--- Begin Stored rows ---

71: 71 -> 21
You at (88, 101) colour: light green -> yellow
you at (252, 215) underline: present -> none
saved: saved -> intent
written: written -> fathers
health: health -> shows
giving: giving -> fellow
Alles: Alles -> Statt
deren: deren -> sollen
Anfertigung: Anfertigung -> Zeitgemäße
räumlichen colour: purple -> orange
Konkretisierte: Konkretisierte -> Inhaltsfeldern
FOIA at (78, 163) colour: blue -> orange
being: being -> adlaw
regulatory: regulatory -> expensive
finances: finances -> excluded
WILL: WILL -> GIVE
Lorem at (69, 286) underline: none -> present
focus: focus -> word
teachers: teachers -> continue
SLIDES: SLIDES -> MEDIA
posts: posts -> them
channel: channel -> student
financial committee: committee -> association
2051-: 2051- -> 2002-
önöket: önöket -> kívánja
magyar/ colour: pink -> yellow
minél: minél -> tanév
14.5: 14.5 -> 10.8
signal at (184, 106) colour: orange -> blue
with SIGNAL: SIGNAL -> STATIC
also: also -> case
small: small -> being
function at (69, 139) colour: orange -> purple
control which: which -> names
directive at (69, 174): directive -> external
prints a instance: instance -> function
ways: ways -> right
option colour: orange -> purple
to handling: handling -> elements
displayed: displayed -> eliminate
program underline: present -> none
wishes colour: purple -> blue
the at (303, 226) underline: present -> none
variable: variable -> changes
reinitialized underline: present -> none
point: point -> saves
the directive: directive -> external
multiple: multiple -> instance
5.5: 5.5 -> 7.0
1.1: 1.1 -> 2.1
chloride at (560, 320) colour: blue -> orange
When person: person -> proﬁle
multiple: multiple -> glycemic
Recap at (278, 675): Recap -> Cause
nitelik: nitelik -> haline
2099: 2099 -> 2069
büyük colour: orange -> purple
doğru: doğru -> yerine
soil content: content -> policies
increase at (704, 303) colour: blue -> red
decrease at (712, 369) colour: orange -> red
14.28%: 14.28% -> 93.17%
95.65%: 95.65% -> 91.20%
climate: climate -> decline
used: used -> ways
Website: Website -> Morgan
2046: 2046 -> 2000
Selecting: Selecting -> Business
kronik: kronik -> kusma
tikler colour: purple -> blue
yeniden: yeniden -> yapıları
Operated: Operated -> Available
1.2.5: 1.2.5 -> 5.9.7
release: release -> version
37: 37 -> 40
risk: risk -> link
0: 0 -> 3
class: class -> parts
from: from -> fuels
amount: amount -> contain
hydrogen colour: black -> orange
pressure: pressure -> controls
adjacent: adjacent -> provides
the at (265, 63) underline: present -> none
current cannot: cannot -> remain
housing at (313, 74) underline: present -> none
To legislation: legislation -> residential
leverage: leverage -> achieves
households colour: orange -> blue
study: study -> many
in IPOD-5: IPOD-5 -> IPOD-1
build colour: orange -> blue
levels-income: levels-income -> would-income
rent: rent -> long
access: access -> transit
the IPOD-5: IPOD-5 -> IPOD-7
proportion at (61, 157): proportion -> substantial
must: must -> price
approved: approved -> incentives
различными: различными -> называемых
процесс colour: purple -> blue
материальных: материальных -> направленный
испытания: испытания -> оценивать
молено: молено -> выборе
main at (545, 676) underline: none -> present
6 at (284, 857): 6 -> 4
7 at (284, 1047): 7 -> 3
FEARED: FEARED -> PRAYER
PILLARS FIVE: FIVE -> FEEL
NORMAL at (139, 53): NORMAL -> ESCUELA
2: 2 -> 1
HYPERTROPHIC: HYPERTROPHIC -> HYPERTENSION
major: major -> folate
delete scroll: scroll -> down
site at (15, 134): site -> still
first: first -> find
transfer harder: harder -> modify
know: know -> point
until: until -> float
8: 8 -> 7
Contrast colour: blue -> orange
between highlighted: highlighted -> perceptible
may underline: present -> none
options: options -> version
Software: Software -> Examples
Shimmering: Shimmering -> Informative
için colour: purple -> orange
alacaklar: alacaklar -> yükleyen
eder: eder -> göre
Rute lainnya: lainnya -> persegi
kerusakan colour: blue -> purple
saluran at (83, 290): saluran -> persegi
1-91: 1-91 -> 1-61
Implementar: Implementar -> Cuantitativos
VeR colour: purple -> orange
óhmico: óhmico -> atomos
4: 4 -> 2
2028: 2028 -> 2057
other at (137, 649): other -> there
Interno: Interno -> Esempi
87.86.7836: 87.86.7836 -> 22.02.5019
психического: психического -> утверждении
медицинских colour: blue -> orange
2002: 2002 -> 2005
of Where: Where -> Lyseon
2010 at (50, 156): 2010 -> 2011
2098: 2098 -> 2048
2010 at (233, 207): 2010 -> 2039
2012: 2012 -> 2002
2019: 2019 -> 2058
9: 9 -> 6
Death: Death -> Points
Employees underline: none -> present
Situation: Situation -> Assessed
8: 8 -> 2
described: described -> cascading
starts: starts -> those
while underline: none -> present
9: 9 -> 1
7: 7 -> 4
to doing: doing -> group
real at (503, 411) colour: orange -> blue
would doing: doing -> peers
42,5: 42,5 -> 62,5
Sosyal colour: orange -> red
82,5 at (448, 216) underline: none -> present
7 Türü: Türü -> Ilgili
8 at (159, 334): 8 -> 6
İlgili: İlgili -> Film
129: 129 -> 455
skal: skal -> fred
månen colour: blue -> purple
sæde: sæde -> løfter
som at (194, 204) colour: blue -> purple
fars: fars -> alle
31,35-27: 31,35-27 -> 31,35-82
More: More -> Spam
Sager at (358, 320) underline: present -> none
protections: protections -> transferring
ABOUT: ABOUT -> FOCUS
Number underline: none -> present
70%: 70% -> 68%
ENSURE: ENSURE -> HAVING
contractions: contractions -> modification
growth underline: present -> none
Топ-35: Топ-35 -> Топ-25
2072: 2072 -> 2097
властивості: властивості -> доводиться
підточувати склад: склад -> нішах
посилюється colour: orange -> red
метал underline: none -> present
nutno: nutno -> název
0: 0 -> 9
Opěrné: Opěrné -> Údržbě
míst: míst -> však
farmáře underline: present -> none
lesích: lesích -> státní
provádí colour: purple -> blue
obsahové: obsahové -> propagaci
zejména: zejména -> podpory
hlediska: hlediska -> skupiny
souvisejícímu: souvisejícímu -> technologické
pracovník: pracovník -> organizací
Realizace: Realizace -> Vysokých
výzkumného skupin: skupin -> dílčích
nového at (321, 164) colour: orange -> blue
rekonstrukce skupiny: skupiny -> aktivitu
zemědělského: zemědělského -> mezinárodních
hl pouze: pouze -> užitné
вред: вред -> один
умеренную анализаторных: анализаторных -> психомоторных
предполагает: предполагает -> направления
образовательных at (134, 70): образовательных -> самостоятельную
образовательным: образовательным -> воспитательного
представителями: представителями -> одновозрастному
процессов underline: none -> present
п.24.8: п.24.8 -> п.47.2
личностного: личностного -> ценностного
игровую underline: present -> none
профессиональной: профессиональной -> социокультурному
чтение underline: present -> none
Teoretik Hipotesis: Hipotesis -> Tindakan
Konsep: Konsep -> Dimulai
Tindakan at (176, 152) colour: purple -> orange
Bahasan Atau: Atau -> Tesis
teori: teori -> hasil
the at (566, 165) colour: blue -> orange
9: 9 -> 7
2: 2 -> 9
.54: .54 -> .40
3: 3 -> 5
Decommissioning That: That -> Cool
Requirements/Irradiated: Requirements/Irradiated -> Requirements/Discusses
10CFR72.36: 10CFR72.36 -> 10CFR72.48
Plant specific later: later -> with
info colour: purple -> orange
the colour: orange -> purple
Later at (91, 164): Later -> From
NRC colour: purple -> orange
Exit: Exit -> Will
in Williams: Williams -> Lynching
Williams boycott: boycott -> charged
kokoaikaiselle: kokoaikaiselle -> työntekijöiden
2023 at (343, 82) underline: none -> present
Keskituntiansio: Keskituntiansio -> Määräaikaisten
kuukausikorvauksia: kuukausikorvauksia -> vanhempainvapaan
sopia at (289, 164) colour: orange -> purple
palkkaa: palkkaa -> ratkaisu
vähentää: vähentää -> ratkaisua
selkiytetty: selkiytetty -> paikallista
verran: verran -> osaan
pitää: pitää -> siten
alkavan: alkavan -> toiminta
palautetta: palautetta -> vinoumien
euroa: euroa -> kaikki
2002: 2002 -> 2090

--- End Stored rows ---

§ Goal of the exercise: Start at the top of the listing and stop after the line that contains "önöket: önöket -> kívánja". Write those lines out again with "Anfertigung" changed to "Erstellung" and everything else left the same.

§ Result:
71: 71 -> 21
You at (88, 101) colour: light green -> yellow
you at (252, 215) underline: present -> none
saved: saved -> intent
written: written -> fathers
health: health -> shows
giving: giving -> fellow
Alles: Alles -> Statt
deren: deren -> sollen
Erstellung: Erstellung -> Zeitgemäße
räumlichen colour: purple -> orange
Konkretisierte: Konkretisierte -> Inhaltsfeldern
FOIA at (78, 163) colour: blue -> orange
being: being -> adlaw
regulatory: regulatory -> expensive
finances: finances -> excluded
WILL: WILL -> GIVE
Lorem at (69, 286) underline: none -> present
focus: focus -> word
teachers: teachers -> continue
SLIDES: SLIDES -> MEDIA
posts: posts -> them
channel: channel -> student
financial committee: committee -> association
2051-: 2051- -> 2002-
önöket: önöket -> kívánja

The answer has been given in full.